You Down with MTB? Mountain Biking in the Valley

With trails for all seasons and for all abilities, the Uncompahgre Valley has everything from trails that are great for a quick ride after work or a day long expedition over a mountain pass.



Electric Hills


This brand new trail system is located six miles west of Montrose, plugged into the Rimrocker trailhead at the end of State Highway 90. Here, riders can "find their flow" on a variety of trail features. From rock gardens to tight switchbacks, Electric Hills is a playground for intermediate to advanced riders, and a skills building opportunity for beginners. The design follows three circuits, each gaining in difficulty while connector trails give ample route options. The 17-miles (when complete) of professionally designed singletrack is an Uncompahgre must.


Buzzard Gulch


From the trailhead of Buzzard Gulch there are miles of trails in the dry desert setting that take you up to a scenic overlook of the Shavano Valley Ditch Canyon. These trails have some technical aspects but are not as chunky as other rides. The downhill flow is enjoyable and this makes for a great after work ride.


Around the corner from Buzzard Gulch is the Lower Spring Creek loop which is a local favorite.

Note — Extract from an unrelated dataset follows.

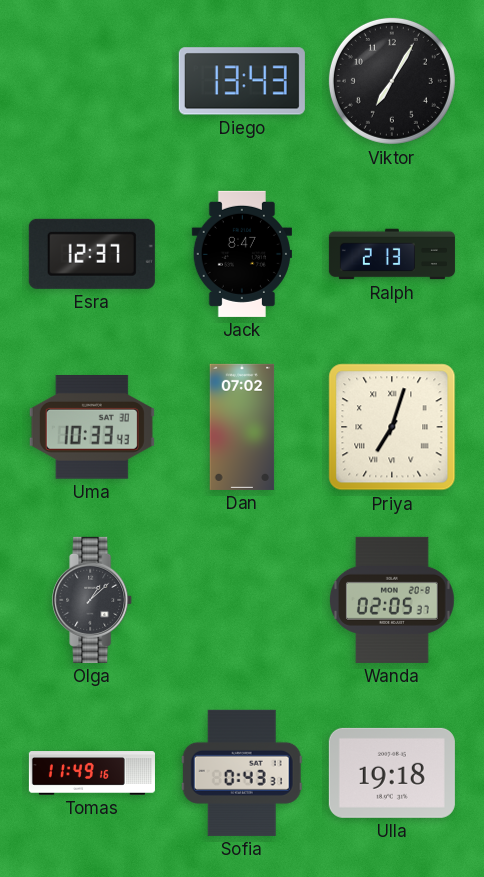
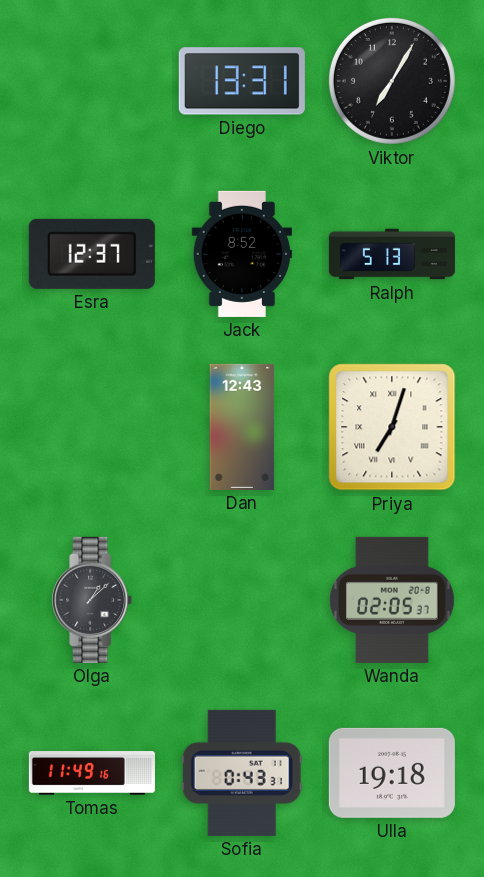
Diego: 13:43 -> 13:31
Jack: 8:47 -> 8:52
Ralph: 2:13 -> 5:13
Uma: 10:33 -> none
Dan: 07:02 -> 12:43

It can be ridden as an 11 mile loop within the canyon or if you are short on time you can shuttle it via Dave Wood Road. The shuttle version gets you to the flowy fun downhill parts sooner but some riders prefer to earn their coasting with an 800 foot ascent first. Be warned that the section at the start of the trail is known as the Hike-a-Bike! While some riders are comfortable maneuvering down this hill, most push their bike back up after the ride.



The Whole Uncolada


Even further up Dave Wood Road is the starting point of the Whole Uncolada (a punny play on Moab’s famous Whole Enchilada). This fast and flowy 20.4 mile single-track with 3,000’ of descent is almost always done as a shuttle from its starting point in the Uncompahgre National Forest down to the ending in Buzzard Gulch.


The start of the Whole Uncolada is also the origin of other trails on the Uncompahgre Plateau such as the beautiful canopy-covered Aspen and Buck Trails. Although it doesn’t appear to be all that far from Montrose, you will feel like you are in a whole new setting. When the mercury hits 90F in Montrose it can be as cool as 75F on the plateau, offering a nice respite from the heat. Riders from Grand Junction and Fruita often head down this way to hit these trails because they are a different challenge in a beautiful setting with the trail snaking through lush green meadows and meandering between towering aspen trees.

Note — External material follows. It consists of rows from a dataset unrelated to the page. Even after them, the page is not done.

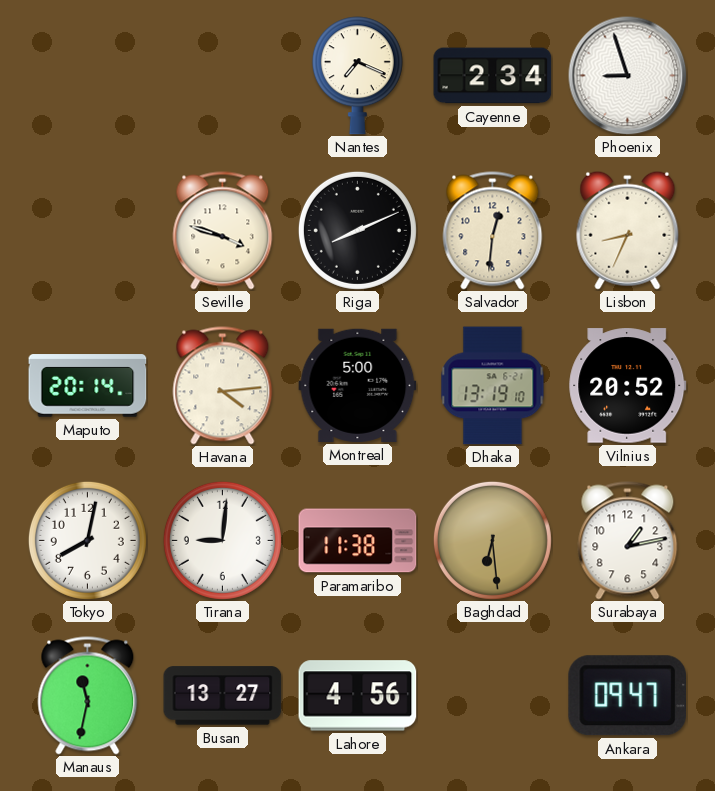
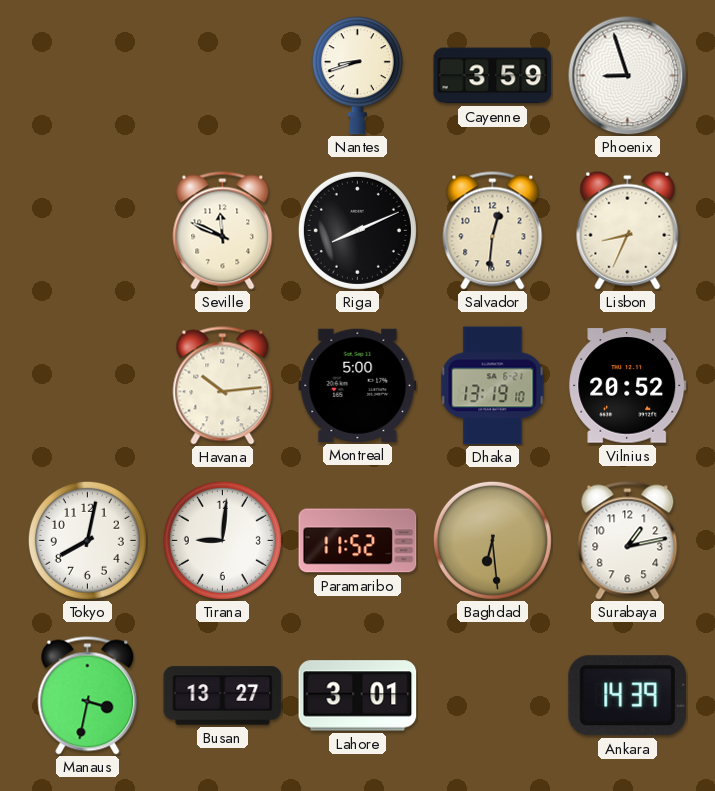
Nantes: 7:19 -> 8:42
Cayenne: 2:34 -> 3:59
Seville: 3:48 -> 11:49
Maputo: 20:14 -> none
Havana: 4:14 -> 10:14
Paramaribo: 11:38 -> 11:52
Manaus: 11:32 -> 3:32
Lahore: 4:56 -> 3:01
Ankara: 09:47 -> 14:39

Gunnison Gorge National Conservation Area


When the snow arrives and temperatures drop at higher elevations, riders begin to migrate north towards Gunnison Gorge National Conservation Area. Sidewinder Trail is 20 miles of chunky and technical trail that will test your skill set, best ridden from Montrose to Delta. There are also a variety of other trails in the Peach Valley section of Gunnison Gorge that can get you to views of the Black Canyon of the Gunnison National Park. It is worth noting that this area is also popular for dirt bikes. For park rats, the Delta Pump Track, which is in Confluence Park is a great place to polish your skills.


RAT and Beyond


Also good for escaping the heat, the Ridgway Area Trails (known as the RAT) are a fun network of flowy fun descents with witty rodent-inspired names. You will need to earn those turns, however, as there is some uphill pedaling to be done before you get your reward.

The network has trails for riders of all levels of experience and beautiful views of the San Juan mountains that will almost certainly make water breaks that much longer. This network has a seasonal closure from December 1 to April 30.


South from Ridgway gets you to Ouray and a different type of riding. While Ouray doesn’t currently have a mountain bike trail network, there are 4x4 Jeep roads that are just as enjoyable from a bike saddle. A ride up to Yankee Boy or Governor Basin is always worth the effort, and if you have a full day to ride then a trip over Imogene Pass into Telluride and back (with a brief respite for a beverage) is an experience to remember.